Introduction Survivors of polytrauma experience long-term and short-term burden that influences their lives. The patients’ view of relevant short-term and long-term outcomes should be captured in instruments that measure quality of life and other patient-reported outcomes (PROs) after a polytrauma. The aim of this systematic review is to (1) collect instruments that assess PROs (quality of life, social participation and activities of daily living) during follow-up after polytrauma, (2) describe the instruments’ application (eg, duration of period of follow-up) and (3) investigate other relevant PROs that are also assessed in the included studies (pain, depression, anxiety and cognitive function).

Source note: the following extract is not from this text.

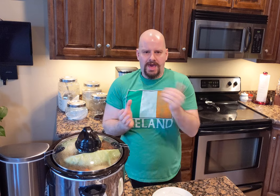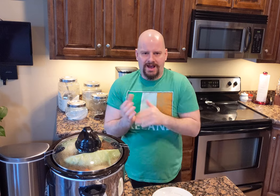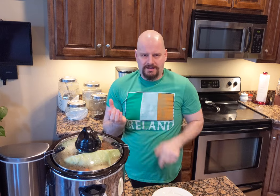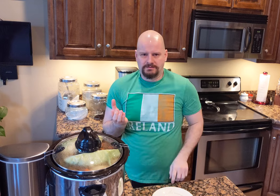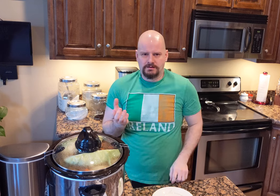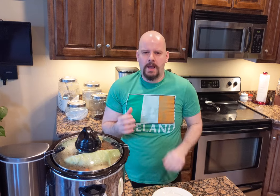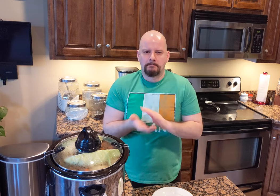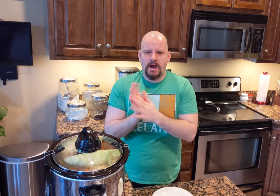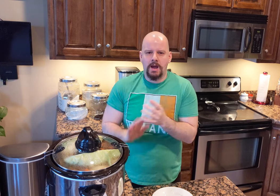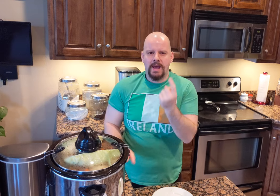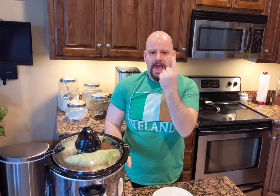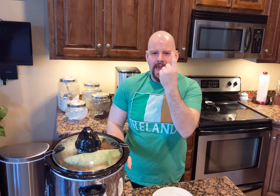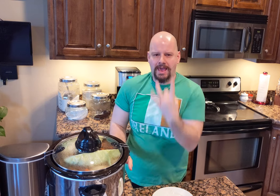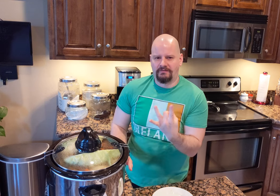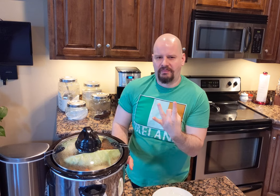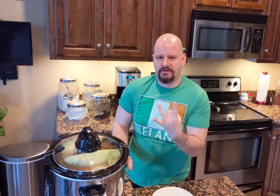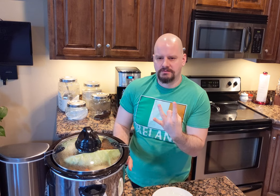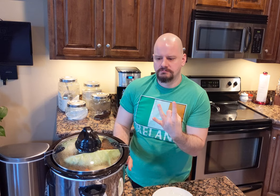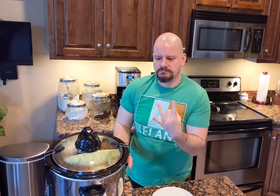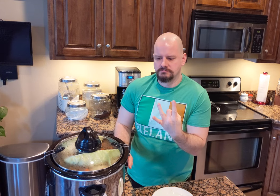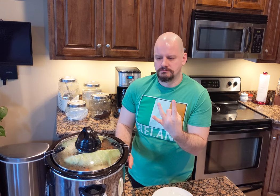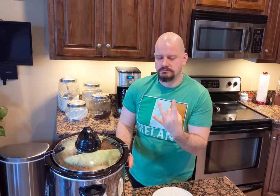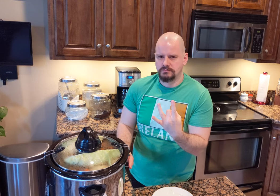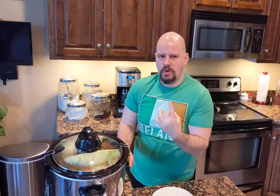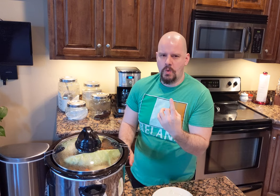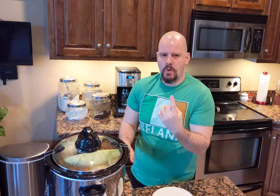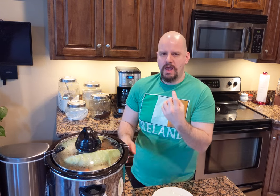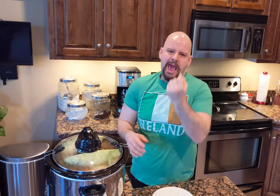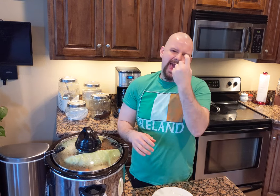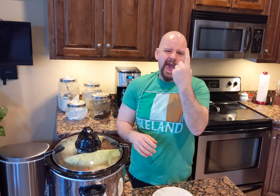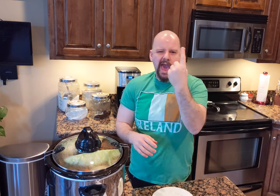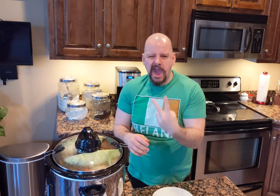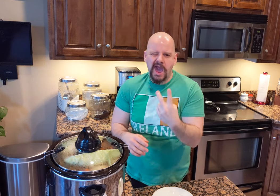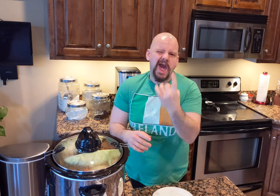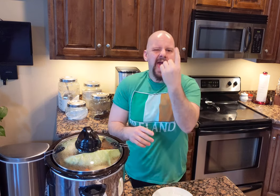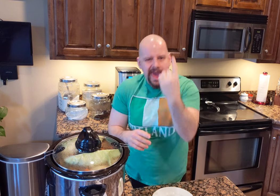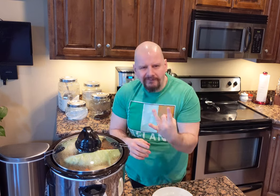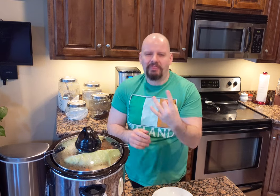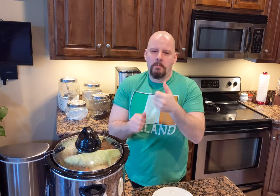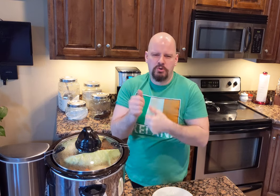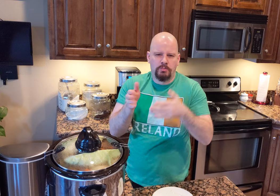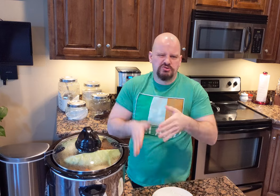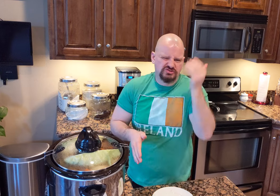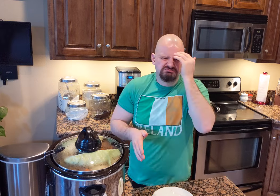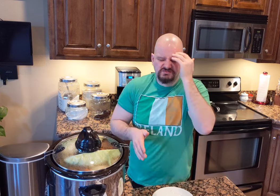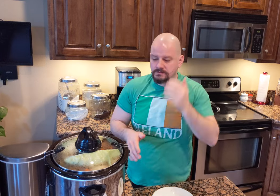to become one-eighth. One-eighth per person, ya know.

Methods and analysis The systematic review protocol is developed in line with the Preferred Reporting Items for Systematic Review and Meta-Analysis Protocols statement. MEDLINE, EMBASE, Cumulative Index to Nursing and Allied Health Literature, PsycINFO, Cochrane Central Register of Controlled Trials and the trials registers ClinicalTrials.gov and WHO International Clinical Trials Registry Platform will be searched. Keywords, for example, ‘polytrauma’, ‘multiple trauma’, ‘quality of life’, ‘activities of daily living’ or ‘pain’ will be used. Publications published between January 2005 and the most recent date (currently: August 2016) will be included. In order to present the latest possible results, an update of the search is conducted before publication. The data extraction and a content analysis will be carried out systematically. A critical appraisal will be performed.
Ethics and dissemination Formal ethical approval is not required as primary data will not be collected. The results will be published in a peer-reviewed publication.
PROSPERO registration number CRD42017060825.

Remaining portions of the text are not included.